Former President of the Maldives Abdulla Yameen left the Progressive Party of Maldives after an internal conflict between the PNC and PPM coalition, then decided to form his own party. Yameen and other members requested approval for the party by the Elections Commission (EC) on 23 November 2023, but since Yameen was serving a sentence for money laundering and bribery, he lacked the authority to do so. His aides went to the EC to discuss the new party. The 8 founding members of the PNF party are:
- Abdulla Yameen (leader and Chairperson)
- Zeine Abdulla Yameen (founder and Vice Chair)
- Mohamed Jameel Ahmed (Vice Chair)
- Abdulla Jihad
- Ahmed Musthafa Mohamed
- Hussain Waheed
- Adhlee Ismail
- Ali Adam
According to the EC regulations, only one official founder was allowed. Hence, the group chose Abdulla Yameen's son Zeine Abdulla Yameen. The party's name, logo, and colors were unveiled on 25 November 2023. It adopted a logo and colors reminiscent of Yameen's previous party, People's Alliance (PA). He was given permission to form the party and was given 3 months to submit 3,000 membership forms to the Elections Commission of the Maldives.

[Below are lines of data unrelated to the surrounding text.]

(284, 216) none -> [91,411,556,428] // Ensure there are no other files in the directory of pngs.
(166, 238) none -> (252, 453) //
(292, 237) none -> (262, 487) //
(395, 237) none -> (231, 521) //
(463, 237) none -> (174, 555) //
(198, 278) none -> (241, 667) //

PNF was able to secure the 3000 signs before the given deadline by the Elections Commission of the Maldives, and was officially registered on 25 April 2024, shortly after the 2024 parliamentary elections.

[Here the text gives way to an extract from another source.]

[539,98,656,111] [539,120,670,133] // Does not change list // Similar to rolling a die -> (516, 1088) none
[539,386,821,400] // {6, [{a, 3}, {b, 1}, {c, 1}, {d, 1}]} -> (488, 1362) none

=== Formation and Early Activities ===
The party submitted its 3000 membership forms to the EC and had been given the greenlight to have an inaugural meeting. It was scheduled to be held at Ghiyasuddin International School. However, citing logistical difficulties, the school pulled out on the afternoon of the event. PNF supporters initially gathered at the school hall and had clashes with the police had clashes. Former minister Maleeh Jamal informed the supporters to then gather near Sinamalé Bridge where eventually the inauguration took place after midnight. Zeine Abdulla Yameen was named Interim President until an actual senate was formed.

In October 2025, the PNF held its first national assembly and opened nominations for leadership positions ahead of the event. On 30 October 2025, Abdulla Yameen was elected unopposed as president, with his son Zain Abdulla Yameen and former Vice President Mohamed Jameel Ahmed elected as vice presidents.

In 2026, during the 2026 Mayoral elections, Ismail Zariyand ran on the PNF ticket.

=== Ideology and Policies ===
The PNF's ideology is characterized as social conservatism and right-wing populism, emphasizing Maldivian nationalism, opposition to Indian influence in the Maldives, and support for closer ties with China. It positions itself against the ruling People's National Congress and promotes policies from Yameen's presidency, such as infrastructure development and anti-corruption rhetoric.